On the web, it means something much more
different.
It’s not filler, but rather
useful features that people may return to repeatedly.
But unlike holiday news features, which editors clamor for and
demand, selling evergreen web content can be difficult in newsrooms that still
focus on the print product.
“Why are you wasting your time on that?” you might
here.
After all, evergreen content on
the web may not translate into stories for print.
Yet as we explore
Rob Curley’s seven steps to improve our
delivery of news, we learn evergreen content is important.
One big selling point of producing evergreen content is as a
training tool for the newsroom.
As you learn how to produce slideshows and video and other new tools of
the trade, picking an evergreen project provides a good tool for
experimentation.
You can play with
different features and techniques, and learn the skills you are going to have
to have someday – and sooner than you think – in a breaking news situation.
But with evergreens, there are no deadlines.
You can take your time and learn.
The Minneapolis Star Tribune does this with
a great feature called See-Saw”
(via
Melissa Worden’s X-Degree).
“The benefit of this evergreen content is that as it adds to
the community development of the site, it gives the newsroom a chance to learn
and play with multimedia projects and storytelling,” Worden writes.

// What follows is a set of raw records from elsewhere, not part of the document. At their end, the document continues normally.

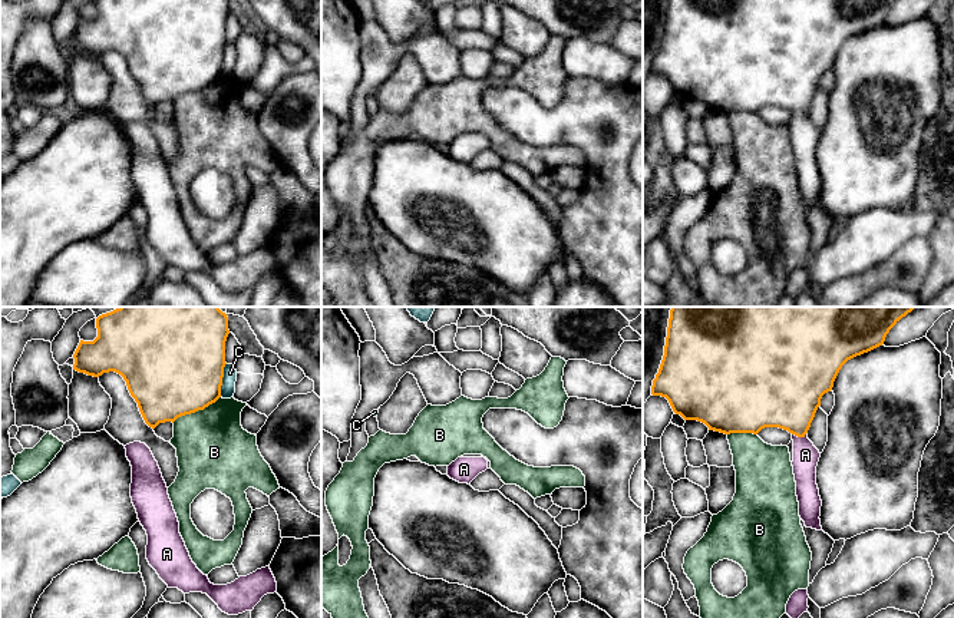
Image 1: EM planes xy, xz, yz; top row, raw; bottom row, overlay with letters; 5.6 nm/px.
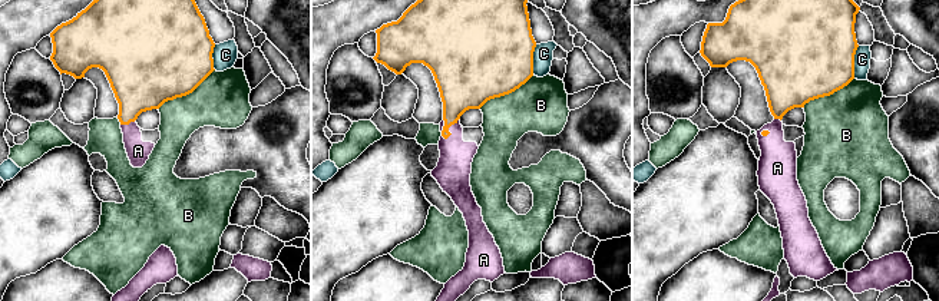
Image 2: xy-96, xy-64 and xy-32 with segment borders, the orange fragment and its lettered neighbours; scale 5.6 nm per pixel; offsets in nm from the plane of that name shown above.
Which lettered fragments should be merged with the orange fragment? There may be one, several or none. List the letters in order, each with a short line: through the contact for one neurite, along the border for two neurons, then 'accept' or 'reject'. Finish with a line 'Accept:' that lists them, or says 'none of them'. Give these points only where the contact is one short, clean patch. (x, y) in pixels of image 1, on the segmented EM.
A: line yz (786, 395), (798, 422), (799, 436), (805, 455); accept
B: reject
C: reject
Accept: A

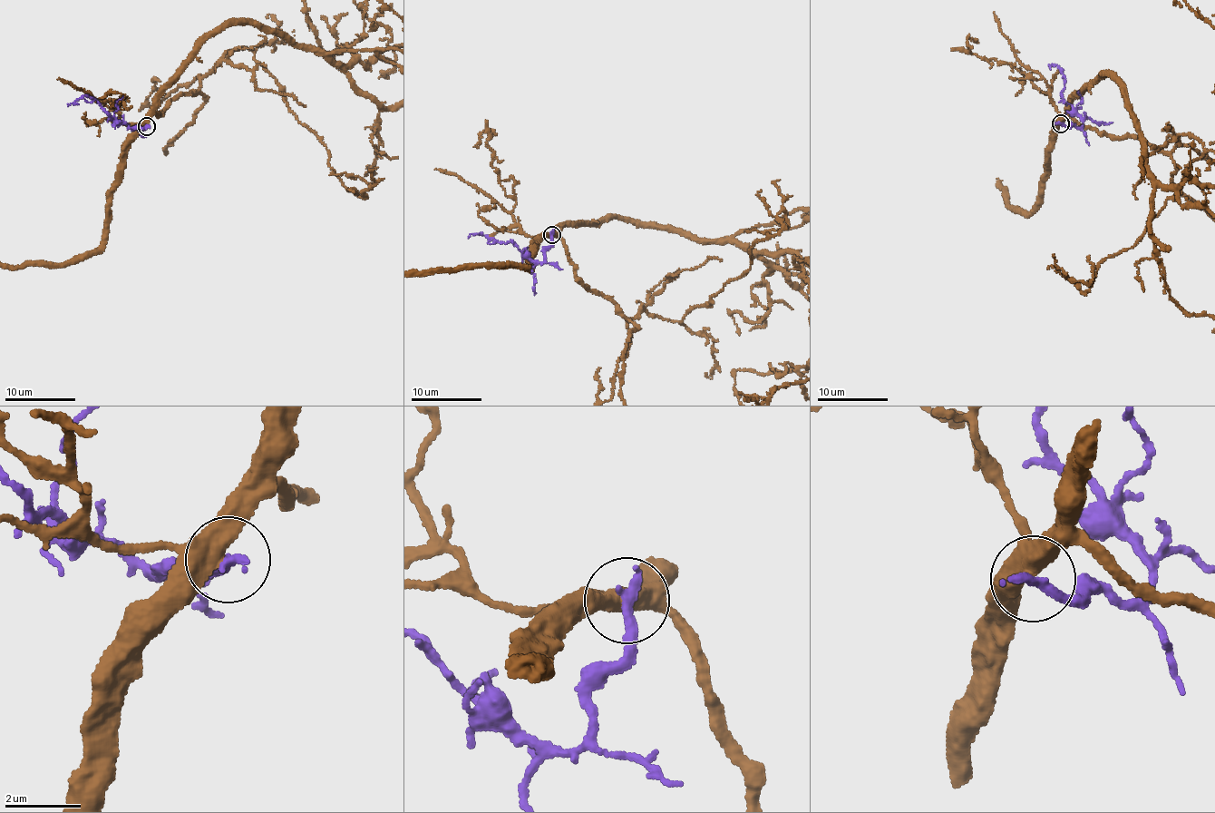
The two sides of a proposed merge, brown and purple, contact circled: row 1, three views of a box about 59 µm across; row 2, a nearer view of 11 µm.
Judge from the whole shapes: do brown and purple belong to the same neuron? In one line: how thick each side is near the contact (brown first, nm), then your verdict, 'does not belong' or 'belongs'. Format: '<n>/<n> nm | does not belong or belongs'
480/360 nm | does not belong

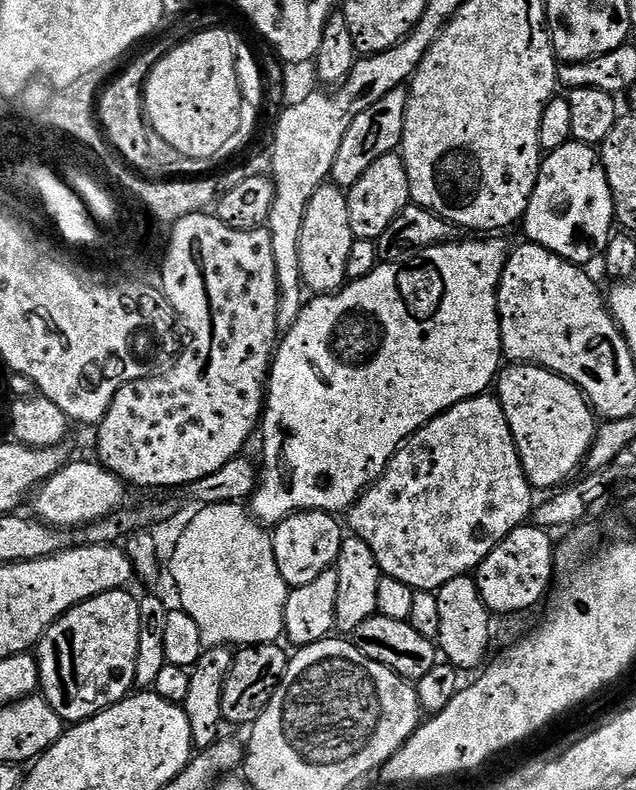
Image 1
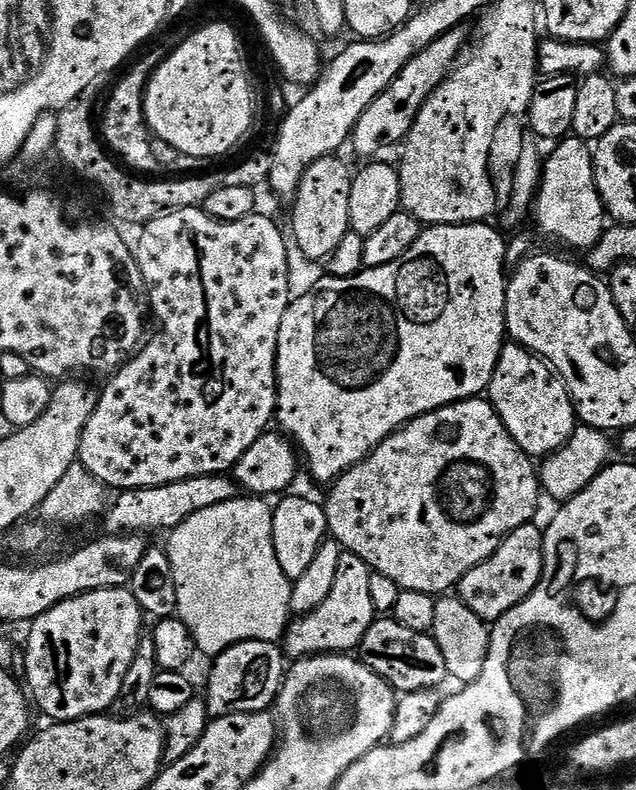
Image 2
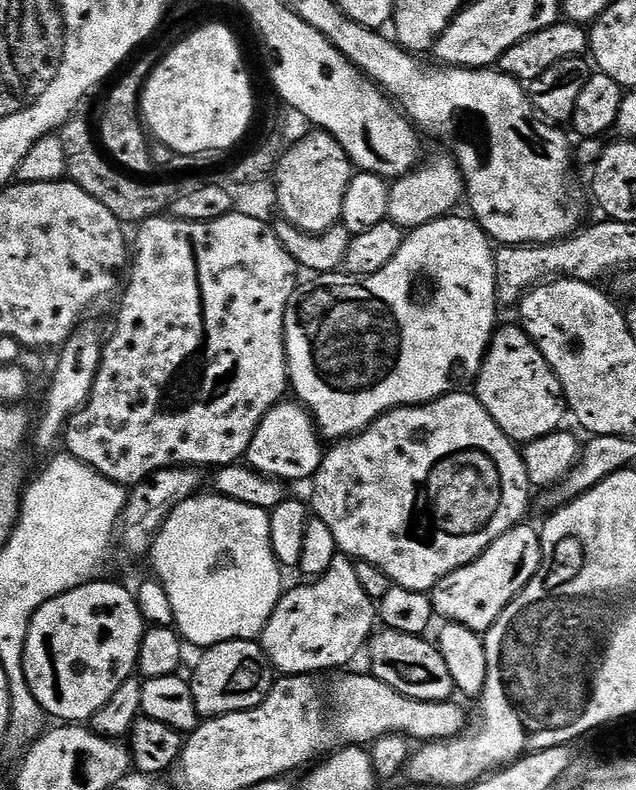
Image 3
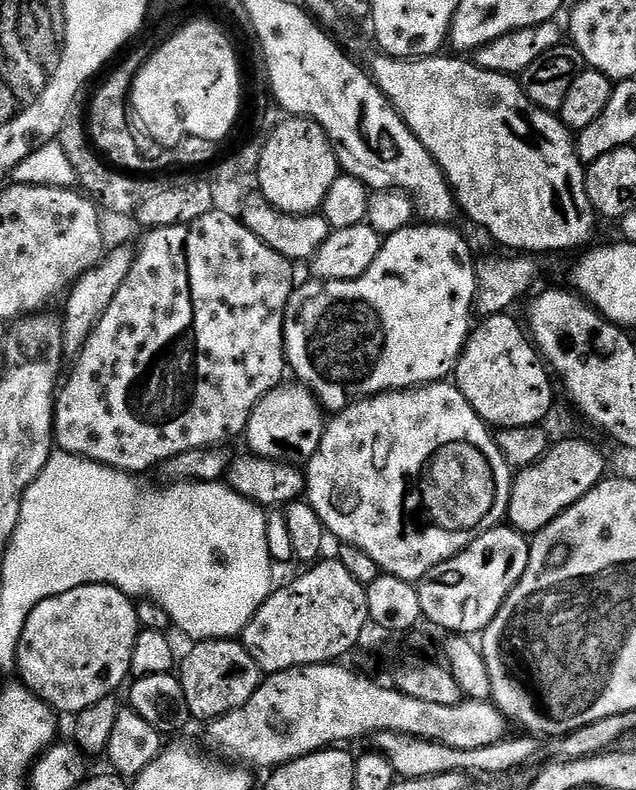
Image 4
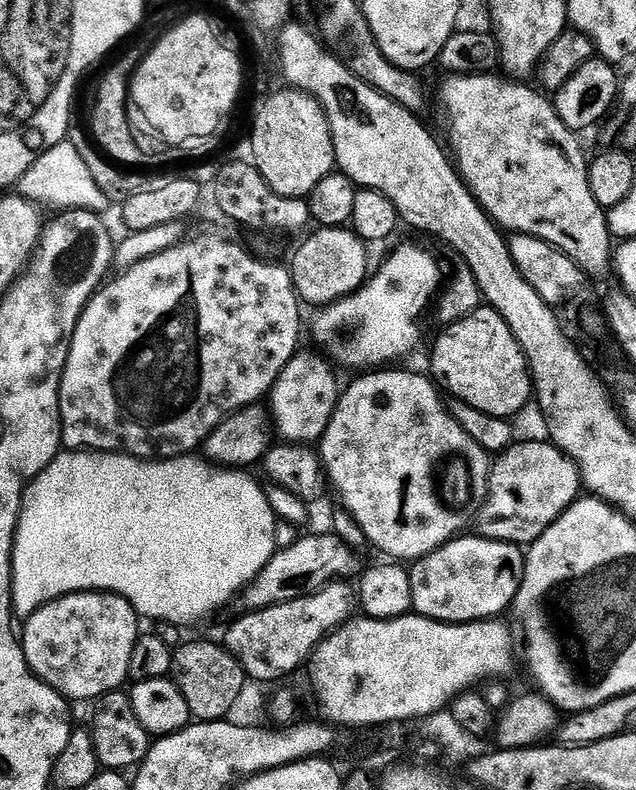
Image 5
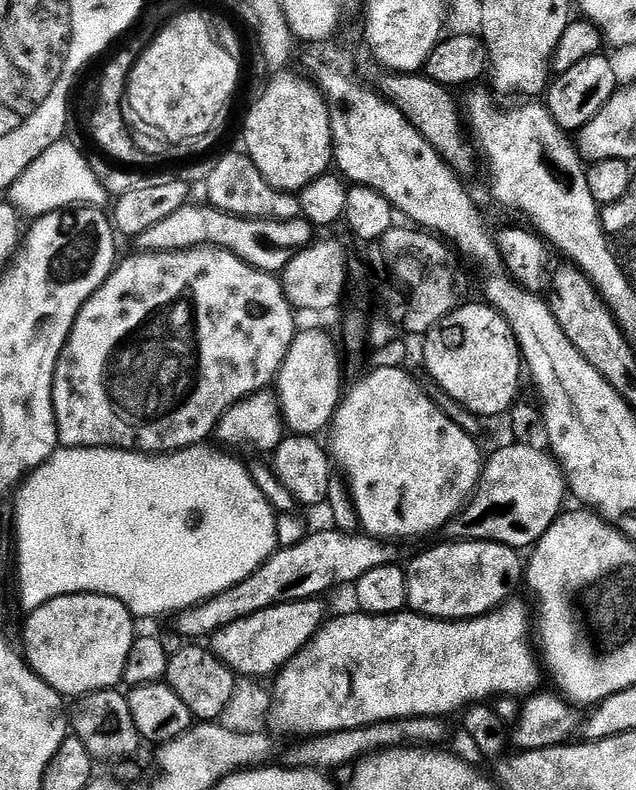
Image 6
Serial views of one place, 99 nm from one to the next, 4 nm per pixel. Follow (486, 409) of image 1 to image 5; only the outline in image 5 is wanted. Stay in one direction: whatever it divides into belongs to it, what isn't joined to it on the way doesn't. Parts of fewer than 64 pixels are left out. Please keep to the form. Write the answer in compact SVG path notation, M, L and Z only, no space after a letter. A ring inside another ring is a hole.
M373 370L367 374L360 374L355 377L356 381L348 389L339 393L336 409L330 418L327 430L324 431L323 439L318 444L318 455L323 463L327 479L336 487L340 495L339 507L356 520L358 526L366 534L369 545L380 552L385 552L385 557L396 562L415 562L424 556L430 555L438 550L443 544L450 540L457 539L465 531L468 523L475 521L484 508L488 497L488 476L492 472L493 461L489 453L485 452L470 434L452 417L451 411L440 401L441 389L427 375L419 376L416 372L388 372L392 370Z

You can see the kind of evergreens Rob Curley’s crew
provides for its hyperlocal
Loudoun Extra,
which includes a 250-year history
of the county.
At our site, we
decided to do an
interactive feature of our local art crawl, called “Final
Friday.” I can tell you, at first, we ran into some resistance while we were working on it.
But it provided a valuable training tool
that allowed me to be able to do multimedia for “more serious news” later.